After the radar acquired a target with small enough RCS and speed, the PC rotates the camera toward the detected object, in order to verify it is a drone.

The camera is actually a combination of 2 cameras: a day camera and a night (IR) one. These cameras are also able to track the target.

Day camera specifications:

Type	Day camera, 1/3" CCD
Total pixels	1280 X 720
Optical zoom	X33 motorized
Lens	10mm – 330mm, HD
FOV	WFOV 34. 9° / NFOV 1. 1°

Night camera specifications:

Type	Thermal camera, cooled system
Spectral range	3-5µm
Pixel size	15µm
Resolution	640 X 512
Lens	700mm
FOV	WFOV 34. 9° / NFOV 1. 1°

Monitor and control:

The monitor and control is the heart of the KJ2000AD solution.

It is a PC or laptop that receives information from the sensors (rotator, radar, camera), gets status reports from all of the sub systems (rotator, radar, camera, jammers), configure the sub systems (rotator, radar, camera, jammers), and implement the logic that turn on and off the jammers modules, according to the reports from the radar and the camera.

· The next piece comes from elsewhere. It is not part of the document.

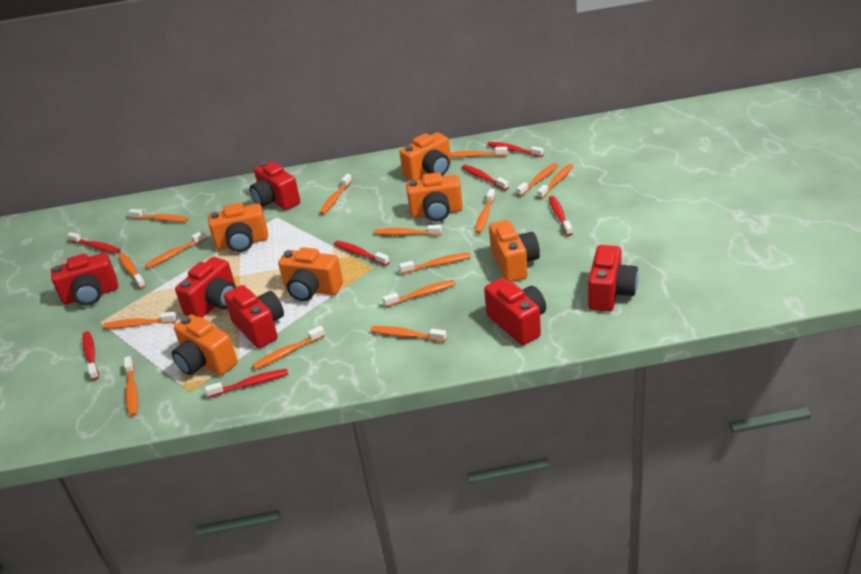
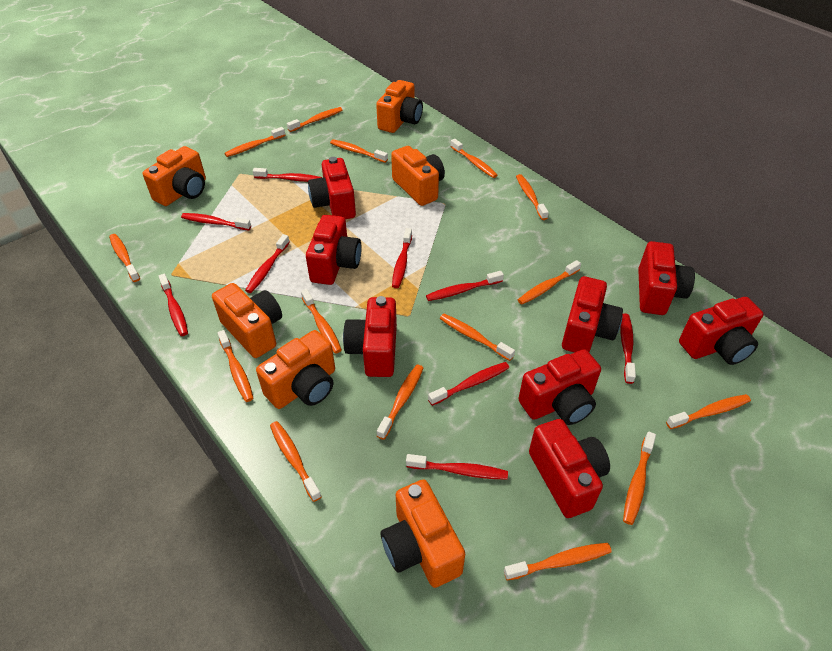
red camera: [51,253,118,305] [175,257,236,318] [224,285,284,348] [250,161,300,210] [484,278,546,345] [588,245,638,311] = 6 -> [306,215,362,285] [308,157,356,219] [343,296,397,377] [518,349,601,425] [529,419,610,518] [562,276,623,353] [638,241,695,315] [679,297,763,365] = 8
red toothbrush: [67,232,121,253] [82,331,99,380] [205,369,288,398] [334,241,389,266] [462,165,509,190] [487,142,544,157] [549,196,573,236] = 7 -> [158,274,188,336] [181,213,251,230] [245,234,290,293] [253,168,322,182] [392,228,412,288] [406,454,508,480] [426,271,504,301] [428,362,509,406] [620,313,636,384] = 9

Once a new target is acquired by the radar, the PC orders the camera to look at the target (proper orders are given to the rotator in order to make the camera look at the object) and try to verify if it is a drone. Once drone identification is made with the camera too, then the PC orders the jammer modules to work and block the receivers on the drone for a programmable time or until the radar stop tracking the drone.

Another important job of this system is to provide a support for GUI/GUIs for the client, so all the sub systems information is available to the client, and can also can be controlled by him/her + generating and storing of system logs.

The basic Kavit offer is a local GUI which is located on the monitor and control PC, but it can be upgraded to a remote GUI (via TLS secured TCP/IP), in order to provide remote control and monitor of multiple KJ2000AD systems.

A local GUI provides visual information from the radar and from the camera, as well as report about the status of the rotator and the jammer modules.

Once it detects a drone, the local GUI provides a unique visual and/or audio alert to the user. The user is able to configure the system to either automatically or manually activation of the jammers.

Remote GUIs only, have the extra ability to monitor and control many KJ2000AD systems, in such a way that each appears as an icon, and the user can open any of them and get the full information, as described in the previous paragraph for the local GUIs.